Choosing Between Subscriptions, Presence, Broadcast, Room, and Push
These five features can look similar at first because they all deliver updates quickly. They solve different problems.
Short Version
| If you need... | Use |
|---|---|
| Database changes to appear automatically in the UI | Subscriptions |
| A list of who is online right now, plus lightweight status | Presence |
| Arbitrary messages between currently connected clients | Broadcast |
| Server-authoritative real-time state with validation and deltas | Room |
| Notifications to registered devices, even outside the active app session | Push Notifications |
Comparison
| Primitive | Mental model | Source of truth | Who sends updates? | Reaches only active socket clients? | Best for |
|---|---|---|---|---|---|
| Subscriptions | "The database changed." | Database rows/documents | Database writes trigger events automatically | Yes | Live feeds, dashboards, document viewers |
| Presence | "Who is here right now?" | Ephemeral channel presence state | Clients track/untrack their current state | Yes | Online indicators, typing, cursors, lobby presence |
| Broadcast | "Send this event to everyone connected here." | No built-in state | Clients or server publish event payloads | Yes | Chat events, collaboration signals, transient notifications |
| Room | "The server owns the state." | Room shared/player/server state | Clients send actions; server mutates state | Yes | Multiplayer games, trusted collaboration, auctions, voting |
| Push | "Notify this device." | Registered device tokens in KV + FCM delivery | Server only | No | Mobile/web notifications, re-engagement, background delivery |
How to Think About Each One
Subscriptions
Use Subscriptions when the thing you care about is already stored in the database. The database is the source of truth, and the realtime layer simply delivers change events to clients.
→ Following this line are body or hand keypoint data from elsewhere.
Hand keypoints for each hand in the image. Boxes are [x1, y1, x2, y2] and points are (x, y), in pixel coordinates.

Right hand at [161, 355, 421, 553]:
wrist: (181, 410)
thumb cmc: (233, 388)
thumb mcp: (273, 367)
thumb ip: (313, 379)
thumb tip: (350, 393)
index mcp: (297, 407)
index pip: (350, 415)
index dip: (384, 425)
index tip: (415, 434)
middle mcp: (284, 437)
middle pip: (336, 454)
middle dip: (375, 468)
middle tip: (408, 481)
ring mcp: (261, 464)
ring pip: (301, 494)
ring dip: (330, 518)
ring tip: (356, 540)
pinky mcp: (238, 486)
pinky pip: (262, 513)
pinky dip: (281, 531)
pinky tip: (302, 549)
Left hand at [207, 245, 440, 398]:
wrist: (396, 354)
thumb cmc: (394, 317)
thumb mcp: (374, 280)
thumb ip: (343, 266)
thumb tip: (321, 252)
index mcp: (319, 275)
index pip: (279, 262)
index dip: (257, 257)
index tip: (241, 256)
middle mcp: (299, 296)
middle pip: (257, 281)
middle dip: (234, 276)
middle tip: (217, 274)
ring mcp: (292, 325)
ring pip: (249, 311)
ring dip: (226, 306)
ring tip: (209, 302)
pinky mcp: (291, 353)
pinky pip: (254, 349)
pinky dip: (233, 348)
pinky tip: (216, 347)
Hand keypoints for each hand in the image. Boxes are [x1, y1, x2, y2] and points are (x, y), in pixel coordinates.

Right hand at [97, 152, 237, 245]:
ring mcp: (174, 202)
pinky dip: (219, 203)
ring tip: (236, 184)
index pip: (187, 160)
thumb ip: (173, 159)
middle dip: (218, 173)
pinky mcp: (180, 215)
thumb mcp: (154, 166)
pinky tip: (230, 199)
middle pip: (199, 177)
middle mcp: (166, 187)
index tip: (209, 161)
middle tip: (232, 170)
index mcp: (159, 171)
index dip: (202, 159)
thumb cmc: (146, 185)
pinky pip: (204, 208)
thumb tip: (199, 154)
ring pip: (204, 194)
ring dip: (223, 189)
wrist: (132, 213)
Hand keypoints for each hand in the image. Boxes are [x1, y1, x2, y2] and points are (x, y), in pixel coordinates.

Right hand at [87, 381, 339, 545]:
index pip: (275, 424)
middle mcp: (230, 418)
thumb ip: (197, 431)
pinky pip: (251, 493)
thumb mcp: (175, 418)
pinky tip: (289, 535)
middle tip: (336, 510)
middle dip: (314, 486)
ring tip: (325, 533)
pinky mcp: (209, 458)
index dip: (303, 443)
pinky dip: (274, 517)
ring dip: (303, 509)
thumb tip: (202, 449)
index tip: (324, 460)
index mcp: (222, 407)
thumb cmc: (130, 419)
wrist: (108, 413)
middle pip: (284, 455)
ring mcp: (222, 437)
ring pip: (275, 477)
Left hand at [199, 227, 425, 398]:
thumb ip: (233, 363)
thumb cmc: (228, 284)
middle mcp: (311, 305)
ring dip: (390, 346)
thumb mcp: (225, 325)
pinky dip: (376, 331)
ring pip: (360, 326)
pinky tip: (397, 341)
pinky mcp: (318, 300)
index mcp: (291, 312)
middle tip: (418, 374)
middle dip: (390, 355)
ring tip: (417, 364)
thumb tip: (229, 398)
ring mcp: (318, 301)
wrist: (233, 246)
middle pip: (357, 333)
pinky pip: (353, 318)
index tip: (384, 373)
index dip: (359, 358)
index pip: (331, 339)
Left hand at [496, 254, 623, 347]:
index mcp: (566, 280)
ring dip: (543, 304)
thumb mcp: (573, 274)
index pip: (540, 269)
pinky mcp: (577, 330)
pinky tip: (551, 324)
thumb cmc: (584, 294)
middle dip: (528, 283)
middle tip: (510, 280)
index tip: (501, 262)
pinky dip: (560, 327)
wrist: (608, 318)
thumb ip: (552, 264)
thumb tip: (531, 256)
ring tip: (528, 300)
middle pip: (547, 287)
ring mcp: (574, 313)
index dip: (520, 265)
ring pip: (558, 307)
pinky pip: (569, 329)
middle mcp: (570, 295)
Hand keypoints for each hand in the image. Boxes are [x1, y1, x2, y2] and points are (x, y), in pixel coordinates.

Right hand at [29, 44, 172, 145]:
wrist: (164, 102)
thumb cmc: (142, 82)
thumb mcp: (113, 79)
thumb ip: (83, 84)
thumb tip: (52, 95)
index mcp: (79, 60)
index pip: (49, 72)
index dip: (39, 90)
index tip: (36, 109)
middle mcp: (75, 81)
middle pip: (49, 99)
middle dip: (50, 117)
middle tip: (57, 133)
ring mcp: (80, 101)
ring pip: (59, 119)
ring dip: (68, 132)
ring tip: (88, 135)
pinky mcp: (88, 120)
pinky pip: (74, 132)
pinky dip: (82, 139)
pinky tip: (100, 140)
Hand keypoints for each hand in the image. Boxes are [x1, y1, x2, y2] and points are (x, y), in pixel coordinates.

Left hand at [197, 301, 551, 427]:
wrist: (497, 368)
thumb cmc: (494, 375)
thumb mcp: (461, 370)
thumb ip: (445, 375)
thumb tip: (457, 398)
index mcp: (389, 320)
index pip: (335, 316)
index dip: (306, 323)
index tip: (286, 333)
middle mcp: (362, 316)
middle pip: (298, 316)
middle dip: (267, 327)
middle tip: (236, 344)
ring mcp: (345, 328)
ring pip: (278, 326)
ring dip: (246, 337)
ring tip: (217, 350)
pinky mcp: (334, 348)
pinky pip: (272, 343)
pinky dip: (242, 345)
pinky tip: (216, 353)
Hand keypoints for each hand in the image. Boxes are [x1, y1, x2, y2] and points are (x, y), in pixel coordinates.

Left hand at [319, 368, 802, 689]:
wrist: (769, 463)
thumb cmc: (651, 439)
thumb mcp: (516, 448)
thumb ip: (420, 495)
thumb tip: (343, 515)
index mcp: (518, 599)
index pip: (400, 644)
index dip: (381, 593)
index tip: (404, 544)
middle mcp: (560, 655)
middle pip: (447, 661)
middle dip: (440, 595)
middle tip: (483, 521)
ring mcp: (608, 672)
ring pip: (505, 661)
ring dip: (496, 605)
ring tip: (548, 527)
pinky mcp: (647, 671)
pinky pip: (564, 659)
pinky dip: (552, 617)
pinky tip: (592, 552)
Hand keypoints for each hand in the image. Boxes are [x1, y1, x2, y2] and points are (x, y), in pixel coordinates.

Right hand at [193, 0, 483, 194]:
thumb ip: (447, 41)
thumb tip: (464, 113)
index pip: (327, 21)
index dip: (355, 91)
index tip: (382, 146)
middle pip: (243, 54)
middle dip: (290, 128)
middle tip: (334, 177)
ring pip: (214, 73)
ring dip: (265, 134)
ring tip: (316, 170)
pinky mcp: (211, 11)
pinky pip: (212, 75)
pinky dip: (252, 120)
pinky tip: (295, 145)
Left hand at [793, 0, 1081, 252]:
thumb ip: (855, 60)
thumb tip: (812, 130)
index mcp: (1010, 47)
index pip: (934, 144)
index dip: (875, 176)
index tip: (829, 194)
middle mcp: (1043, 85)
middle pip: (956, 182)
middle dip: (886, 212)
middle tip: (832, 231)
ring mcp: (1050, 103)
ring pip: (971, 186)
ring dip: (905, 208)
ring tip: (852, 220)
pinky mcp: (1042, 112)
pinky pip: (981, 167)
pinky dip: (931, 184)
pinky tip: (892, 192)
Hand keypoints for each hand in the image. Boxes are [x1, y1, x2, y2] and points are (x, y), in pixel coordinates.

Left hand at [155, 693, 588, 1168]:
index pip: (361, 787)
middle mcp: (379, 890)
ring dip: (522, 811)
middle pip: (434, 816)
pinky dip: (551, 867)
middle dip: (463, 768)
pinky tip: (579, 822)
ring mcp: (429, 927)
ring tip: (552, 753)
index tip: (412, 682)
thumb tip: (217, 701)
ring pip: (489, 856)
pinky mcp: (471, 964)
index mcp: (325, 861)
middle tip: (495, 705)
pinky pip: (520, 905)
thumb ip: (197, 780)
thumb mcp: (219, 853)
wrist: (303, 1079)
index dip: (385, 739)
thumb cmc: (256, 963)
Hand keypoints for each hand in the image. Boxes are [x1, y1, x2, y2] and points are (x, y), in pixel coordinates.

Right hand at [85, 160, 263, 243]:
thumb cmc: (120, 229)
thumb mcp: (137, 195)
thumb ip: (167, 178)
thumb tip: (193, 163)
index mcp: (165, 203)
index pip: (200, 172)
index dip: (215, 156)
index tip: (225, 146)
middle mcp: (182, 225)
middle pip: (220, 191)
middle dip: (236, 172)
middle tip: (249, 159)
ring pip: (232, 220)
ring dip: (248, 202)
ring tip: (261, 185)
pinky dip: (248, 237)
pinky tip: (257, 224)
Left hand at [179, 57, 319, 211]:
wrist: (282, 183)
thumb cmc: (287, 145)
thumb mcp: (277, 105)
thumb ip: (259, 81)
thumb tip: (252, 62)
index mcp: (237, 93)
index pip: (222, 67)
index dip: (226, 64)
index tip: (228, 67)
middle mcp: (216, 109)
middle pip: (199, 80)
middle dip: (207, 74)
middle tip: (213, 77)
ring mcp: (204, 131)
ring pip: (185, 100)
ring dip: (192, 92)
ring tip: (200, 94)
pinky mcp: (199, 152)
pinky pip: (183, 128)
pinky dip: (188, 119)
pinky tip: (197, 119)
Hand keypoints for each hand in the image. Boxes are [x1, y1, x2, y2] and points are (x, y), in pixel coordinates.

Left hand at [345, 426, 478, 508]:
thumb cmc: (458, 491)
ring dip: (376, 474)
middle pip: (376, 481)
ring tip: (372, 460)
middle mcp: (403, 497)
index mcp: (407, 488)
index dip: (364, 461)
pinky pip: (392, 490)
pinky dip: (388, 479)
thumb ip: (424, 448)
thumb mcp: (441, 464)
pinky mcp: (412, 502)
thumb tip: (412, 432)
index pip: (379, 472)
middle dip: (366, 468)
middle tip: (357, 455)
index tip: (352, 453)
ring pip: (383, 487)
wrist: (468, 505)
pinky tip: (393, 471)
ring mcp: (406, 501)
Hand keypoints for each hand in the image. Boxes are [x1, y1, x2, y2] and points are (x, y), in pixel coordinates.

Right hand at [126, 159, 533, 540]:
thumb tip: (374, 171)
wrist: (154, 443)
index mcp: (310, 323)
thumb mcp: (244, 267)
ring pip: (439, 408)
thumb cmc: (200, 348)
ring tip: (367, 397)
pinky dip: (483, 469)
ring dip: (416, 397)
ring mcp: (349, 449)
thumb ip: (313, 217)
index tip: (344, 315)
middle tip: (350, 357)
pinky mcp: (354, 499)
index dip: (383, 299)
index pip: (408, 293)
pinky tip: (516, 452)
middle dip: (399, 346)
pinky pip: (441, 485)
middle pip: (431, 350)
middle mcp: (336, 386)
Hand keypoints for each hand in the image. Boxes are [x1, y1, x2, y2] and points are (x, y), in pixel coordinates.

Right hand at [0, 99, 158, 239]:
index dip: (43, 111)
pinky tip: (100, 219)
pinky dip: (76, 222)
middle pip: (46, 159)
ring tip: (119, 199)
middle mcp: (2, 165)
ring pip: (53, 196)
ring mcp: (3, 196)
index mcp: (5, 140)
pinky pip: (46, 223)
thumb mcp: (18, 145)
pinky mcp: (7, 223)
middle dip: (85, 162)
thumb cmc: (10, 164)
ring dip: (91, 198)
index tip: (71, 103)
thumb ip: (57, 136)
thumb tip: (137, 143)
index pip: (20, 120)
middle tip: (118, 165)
- Think: "show the latest posts, comments, orders, or metrics without polling"
- Good fit:
onSnapshot()on a table, query, or document - Not a fit: arbitrary chat events that are not backed by a row change
Presence
Use Presence when you want to know who is connected to a channel right now and attach a small amount of ephemeral metadata.
- Think: "who is online", "who is typing", "where is the cursor"
- Good fit: user status, collaborator cursors, game lobby player presence
- Not a fit: authoritative game rules or durable shared state
Presence often uses authenticated identity, but it is not an auth feature. Auth answers "who are you?" Presence answers "are you here right now?"
Broadcast
Use Broadcast when you want to send arbitrary event payloads to connected clients without building full server-owned state.
- Think: "someone sent a chat message", "flash this toast", "start animation now"
- Good fit: transient messages and lightweight pub/sub
- Not a fit: trusted state transitions that must be validated on the server
Broadcast is different from Push. Broadcast goes over the active realtime connection. Push goes through FCM to registered devices.
Room
Use Room when the server must own the rules and state. Clients do not write state directly. They send actions, the server validates them, mutates room state, and connected clients receive deltas.
- Think: "the game server decides", "the collaboration server resolves updates", "bids must be enforced centrally"
- Good fit: multiplayer, voting, auctions, high-trust collaboration
- Not a fit: simple "who is online" or "send this event to the channel" cases
Room can model participant state, so it can sometimes absorb room-scoped presence. It is still a heavier primitive than Presence, and it is not the default choice for lightweight online indicators.
Push Notifications
Use Push when you need delivery to a device, not just to an active socket connection.
- Think: "notify the user even if the app is backgrounded or not currently open"
- Good fit: mentions, order status alerts, reminders, marketing notifications
- Not a fit: low-latency in-app collaboration events between currently connected users
Push is server-initiated and routes through FCM. It is not a WebSocket channel.
Common Confusions
"Is Subscriptions really a database feature?"
Yes. It is delivered through the realtime layer, but conceptually it is a database change feed.
"Is Presence basically auth?"
No. Presence depends on identity and channel access rules, but its job is tracking current connection state.
"Is Broadcast the same as Room?"
No. Broadcast relays messages. Room owns and validates state.
"Can Room replace Presence?"
Sometimes inside a room-centric app, yes. In general, Presence is the simpler fit for lightweight online state.
"Is Push just another kind of Broadcast?"
No. Push targets registered devices through FCM and can reach users outside the current realtime session.
Typical Combinations
Chat App
- Subscriptions: message list backed by the database
- Presence: online and typing indicators
- Broadcast: transient typing or read-receipt events
- Push Notifications: new message alerts when the app is not active
Multiplayer Game
- Room: authoritative match state and actions
- Presence: optional lobby-level online indicators
- Push Notifications: match invites or turn reminders outside the live session
Decision Checklist
Ask these questions in order:
- Is the source of truth already in the database? Use Subscriptions.
- Do you only need to know who is connected and their lightweight status? Use Presence.
- Do you need to relay arbitrary in-session events without server-owned state? Use Broadcast.
- Must the server validate actions and own the live state? Use Room.
- Must the update reach a device even when the app is not actively connected? Use Push Notifications.